**Aim of the task:**
From the data below, repeat exactly the lines from the line with "Alignment is desirable" to the line with "non-Sigsum logs.", both included.

**Task inputs:**
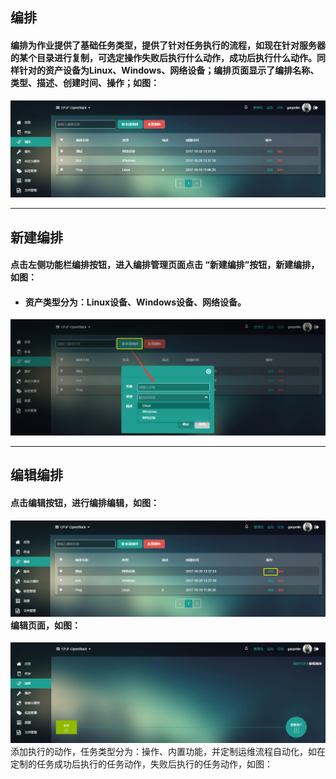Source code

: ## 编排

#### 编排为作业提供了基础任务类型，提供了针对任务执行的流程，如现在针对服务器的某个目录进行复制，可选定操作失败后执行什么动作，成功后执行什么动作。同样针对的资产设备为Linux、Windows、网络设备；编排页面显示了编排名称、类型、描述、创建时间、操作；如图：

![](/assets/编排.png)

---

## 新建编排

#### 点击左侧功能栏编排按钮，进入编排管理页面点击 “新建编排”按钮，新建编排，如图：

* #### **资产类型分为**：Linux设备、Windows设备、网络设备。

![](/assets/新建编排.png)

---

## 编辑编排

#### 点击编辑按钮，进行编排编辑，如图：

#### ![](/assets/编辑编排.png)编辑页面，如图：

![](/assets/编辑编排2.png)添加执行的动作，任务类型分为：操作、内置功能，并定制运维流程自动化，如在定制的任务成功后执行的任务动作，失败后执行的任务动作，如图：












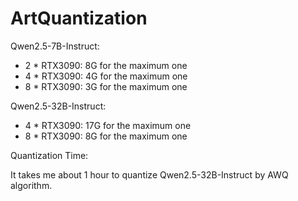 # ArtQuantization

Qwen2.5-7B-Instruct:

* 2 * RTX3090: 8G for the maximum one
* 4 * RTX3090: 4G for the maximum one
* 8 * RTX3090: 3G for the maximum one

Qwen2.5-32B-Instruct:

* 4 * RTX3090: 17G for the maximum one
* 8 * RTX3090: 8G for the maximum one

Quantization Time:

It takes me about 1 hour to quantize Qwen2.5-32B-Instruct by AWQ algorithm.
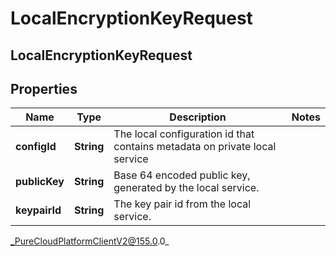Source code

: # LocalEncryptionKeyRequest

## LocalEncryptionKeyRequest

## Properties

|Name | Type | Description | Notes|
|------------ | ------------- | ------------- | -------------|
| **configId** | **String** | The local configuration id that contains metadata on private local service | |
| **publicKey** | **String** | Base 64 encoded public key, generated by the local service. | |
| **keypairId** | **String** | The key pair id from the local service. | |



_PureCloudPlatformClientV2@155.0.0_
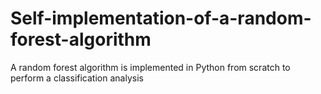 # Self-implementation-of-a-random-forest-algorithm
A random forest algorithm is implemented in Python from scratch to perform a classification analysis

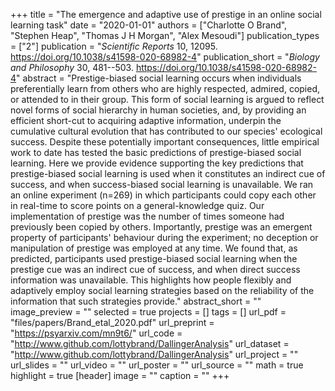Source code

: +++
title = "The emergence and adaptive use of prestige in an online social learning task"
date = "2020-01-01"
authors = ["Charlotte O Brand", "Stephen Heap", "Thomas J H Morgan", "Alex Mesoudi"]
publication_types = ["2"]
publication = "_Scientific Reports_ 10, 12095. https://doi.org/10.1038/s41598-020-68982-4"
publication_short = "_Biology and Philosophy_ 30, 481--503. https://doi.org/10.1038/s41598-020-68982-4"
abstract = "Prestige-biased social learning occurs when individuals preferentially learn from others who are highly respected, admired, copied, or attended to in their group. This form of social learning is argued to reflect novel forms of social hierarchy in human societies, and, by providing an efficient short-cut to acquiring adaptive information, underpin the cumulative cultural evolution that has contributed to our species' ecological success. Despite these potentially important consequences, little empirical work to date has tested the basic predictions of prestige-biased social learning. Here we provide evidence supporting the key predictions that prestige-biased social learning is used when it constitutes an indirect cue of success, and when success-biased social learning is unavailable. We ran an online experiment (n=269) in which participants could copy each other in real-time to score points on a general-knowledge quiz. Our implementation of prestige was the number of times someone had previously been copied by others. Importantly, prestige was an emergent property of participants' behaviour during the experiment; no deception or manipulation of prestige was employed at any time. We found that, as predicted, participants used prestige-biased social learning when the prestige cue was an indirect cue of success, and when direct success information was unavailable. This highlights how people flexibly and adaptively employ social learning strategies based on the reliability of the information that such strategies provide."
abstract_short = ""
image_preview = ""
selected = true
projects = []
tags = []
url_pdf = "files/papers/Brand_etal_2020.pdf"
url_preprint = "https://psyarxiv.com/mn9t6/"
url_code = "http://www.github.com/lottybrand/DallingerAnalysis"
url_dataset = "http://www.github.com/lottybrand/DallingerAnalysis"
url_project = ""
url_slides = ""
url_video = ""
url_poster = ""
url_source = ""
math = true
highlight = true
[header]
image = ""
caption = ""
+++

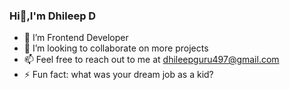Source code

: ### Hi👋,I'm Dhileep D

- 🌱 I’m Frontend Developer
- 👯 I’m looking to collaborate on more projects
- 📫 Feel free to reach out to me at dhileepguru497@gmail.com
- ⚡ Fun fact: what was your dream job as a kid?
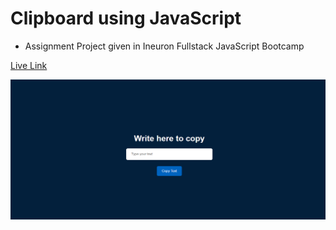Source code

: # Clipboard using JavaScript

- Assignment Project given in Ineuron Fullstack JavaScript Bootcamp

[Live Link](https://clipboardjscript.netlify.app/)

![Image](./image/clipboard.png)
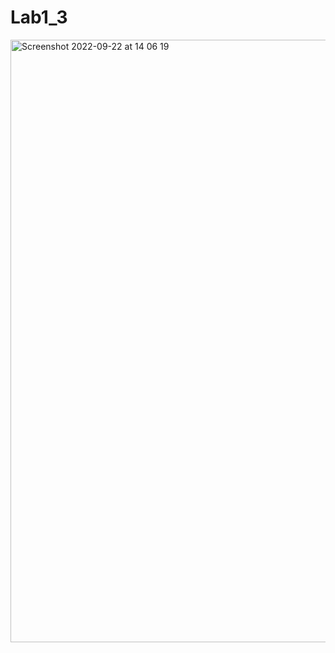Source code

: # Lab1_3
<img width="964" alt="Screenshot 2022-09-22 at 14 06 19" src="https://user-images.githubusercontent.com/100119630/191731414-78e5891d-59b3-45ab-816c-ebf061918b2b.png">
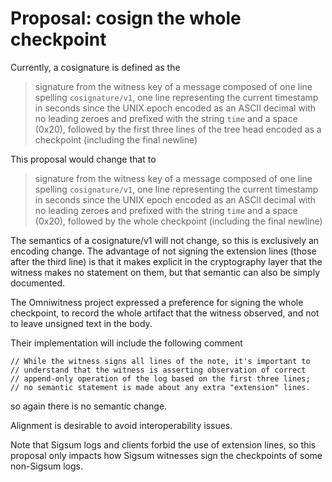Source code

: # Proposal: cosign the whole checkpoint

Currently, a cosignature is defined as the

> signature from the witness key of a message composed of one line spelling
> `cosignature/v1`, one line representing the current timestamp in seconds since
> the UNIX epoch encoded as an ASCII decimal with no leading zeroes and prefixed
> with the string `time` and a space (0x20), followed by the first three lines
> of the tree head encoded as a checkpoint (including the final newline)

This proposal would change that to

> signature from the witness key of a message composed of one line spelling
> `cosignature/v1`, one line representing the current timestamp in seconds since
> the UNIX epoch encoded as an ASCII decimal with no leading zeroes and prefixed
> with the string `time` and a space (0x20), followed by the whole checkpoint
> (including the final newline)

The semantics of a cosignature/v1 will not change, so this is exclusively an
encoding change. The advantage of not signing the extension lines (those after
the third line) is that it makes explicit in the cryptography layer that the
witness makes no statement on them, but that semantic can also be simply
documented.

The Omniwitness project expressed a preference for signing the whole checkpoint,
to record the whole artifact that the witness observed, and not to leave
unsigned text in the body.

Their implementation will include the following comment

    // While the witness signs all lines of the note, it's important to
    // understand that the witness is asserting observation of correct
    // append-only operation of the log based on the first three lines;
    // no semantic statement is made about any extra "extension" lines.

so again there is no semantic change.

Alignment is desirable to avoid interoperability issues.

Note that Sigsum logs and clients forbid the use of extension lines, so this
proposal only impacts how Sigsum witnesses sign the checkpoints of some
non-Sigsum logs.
---
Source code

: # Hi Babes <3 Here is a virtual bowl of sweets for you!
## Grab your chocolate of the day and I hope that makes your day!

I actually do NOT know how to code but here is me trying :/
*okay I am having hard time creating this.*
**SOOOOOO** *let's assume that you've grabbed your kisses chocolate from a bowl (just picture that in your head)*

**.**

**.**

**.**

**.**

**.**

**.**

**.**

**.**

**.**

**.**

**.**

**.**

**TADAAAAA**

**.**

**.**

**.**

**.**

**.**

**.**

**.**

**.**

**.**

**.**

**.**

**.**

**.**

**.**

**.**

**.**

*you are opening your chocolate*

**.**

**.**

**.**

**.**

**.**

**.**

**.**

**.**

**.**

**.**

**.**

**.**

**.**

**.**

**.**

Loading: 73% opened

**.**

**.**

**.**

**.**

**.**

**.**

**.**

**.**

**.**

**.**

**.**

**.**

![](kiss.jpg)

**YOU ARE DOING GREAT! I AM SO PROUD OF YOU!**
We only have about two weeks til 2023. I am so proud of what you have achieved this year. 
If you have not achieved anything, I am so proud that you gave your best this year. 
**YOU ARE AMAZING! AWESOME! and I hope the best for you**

**Response to the exercise:**
Alignment is desirable to avoid interoperability issues.

Note that Sigsum logs and clients forbid the use of extension lines, so this
proposal only impacts how Sigsum witnesses sign the checkpoints of some
non-Sigsum logs.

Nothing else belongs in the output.